§ DATA LISTING:
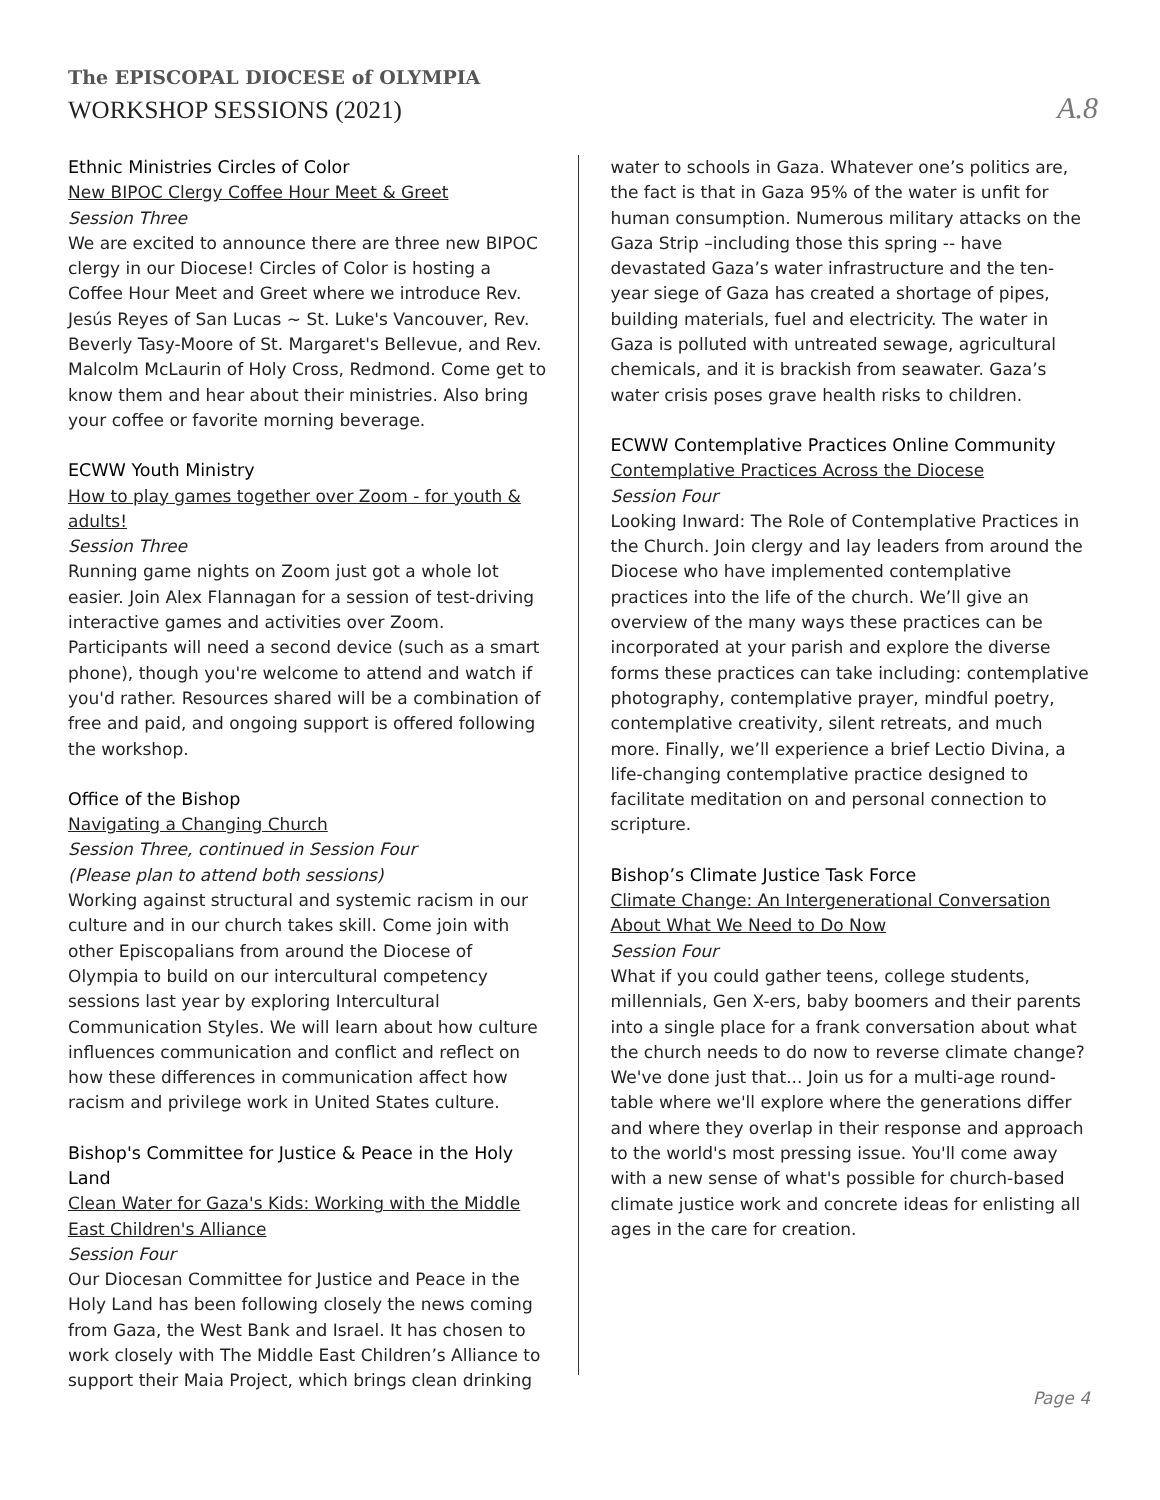The EPISCOPAL DIOCESE of OLYMPIA
WORKSHOP SESSIONS (2021)
A.8
Ethnic Ministries Circles of Color
New BIPOC Clergy Coffee Hour Meet & Greet
Session Three
We are excited to announce there are three new BIPOC clergy in our Diocese! Circles of Color is hosting a Coffee Hour Meet and Greet where we introduce Rev. Jesús Reyes of San Lucas ~ St. Luke's Vancouver, Rev. Beverly Tasy-Moore of St. Margaret's Bellevue, and Rev. Malcolm McLaurin of Holy Cross, Redmond. Come get to know them and hear about their ministries. Also bring your coffee or favorite morning beverage.
ECWW Youth Ministry
How to play games together over Zoom - for youth & adults!
Session Three
Running game nights on Zoom just got a whole lot easier. Join Alex Flannagan for a session of test-driving interactive games and activities over Zoom. Participants will need a second device (such as a smart phone), though you're welcome to attend and watch if you'd rather. Resources shared will be a combination of free and paid, and ongoing support is offered following the workshop.
Office of the Bishop
Navigating a Changing Church
Session Three, continued in Session Four
(Please plan to attend both sessions)
Working against structural and systemic racism in our culture and in our church takes skill. Come join with other Episcopalians from around the Diocese of Olympia to build on our intercultural competency sessions last year by exploring Intercultural Communication Styles. We will learn about how culture influences communication and conflict and reflect on how these differences in communication affect how racism and privilege work in United States culture.
Bishop's Committee for Justice & Peace in the Holy Land
Clean Water for Gaza's Kids: Working with the Middle East Children's Alliance
Session Four
Our Diocesan Committee for Justice and Peace in the Holy Land has been following closely the news coming from Gaza, the West Bank and Israel. It has chosen to work closely with The Middle East Children’s Alliance to support their Maia Project, which brings clean drinking
water to schools in Gaza. Whatever one’s politics are, the fact is that in Gaza 95% of the water is unfit for human consumption. Numerous military attacks on the Gaza Strip –including those this spring -- have devastated Gaza’s water infrastructure and the ten-year siege of Gaza has created a shortage of pipes, building materials, fuel and electricity. The water in Gaza is polluted with untreated sewage, agricultural chemicals, and it is brackish from seawater. Gaza’s water crisis poses grave health risks to children.
ECWW Contemplative Practices Online Community
Contemplative Practices Across the Diocese
Session Four
Looking Inward: The Role of Contemplative Practices in the Church. Join clergy and lay leaders from around the Diocese who have implemented contemplative practices into the life of the church. We’ll give an overview of the many ways these practices can be incorporated at your parish and explore the diverse forms these practices can take including: contemplative photography, contemplative prayer, mindful poetry, contemplative creativity, silent retreats, and much more. Finally, we’ll experience a brief Lectio Divina, a life-changing contemplative practice designed to facilitate meditation on and personal connection to scripture.
Bishop’s Climate Justice Task Force
Climate Change: An Intergenerational Conversation About What We Need to Do Now
Session Four
What if you could gather teens, college students, millennials, Gen X-ers, baby boomers and their parents into a single place for a frank conversation about what the church needs to do now to reverse climate change? We've done just that... Join us for a multi-age round-table where we'll explore where the generations differ and where they overlap in their response and approach to the world's most pressing issue. You'll come away with a new sense of what's possible for church-based climate justice work and concrete ideas for enlisting all ages in the care for creation.
Page 4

§ ACTION ITEM:
The response should be the listing above, limited to the lines between the one holding "Session Three, continued in Session Four" and the one holding "Our Diocesan Committee", inclusive, reproduced exactly.

§ OUTPUT:
Session Three, continued in Session Four
(Please plan to attend both sessions)
Working against structural and systemic racism in our culture and in our church takes skill. Come join with other Episcopalians from around the Diocese of Olympia to build on our intercultural competency sessions last year by exploring Intercultural Communication Styles. We will learn about how culture influences communication and conflict and reflect on how these differences in communication affect how racism and privilege work in United States culture.
Bishop's Committee for Justice & Peace in the Holy Land
Clean Water for Gaza's Kids: Working with the Middle East Children's Alliance
Session Four
Our Diocesan Committee for Justice and Peace in the Holy Land has been following closely the news coming from Gaza, the West Bank and Israel. It has chosen to work closely with The Middle East Children’s Alliance to support their Maia Project, which brings clean drinking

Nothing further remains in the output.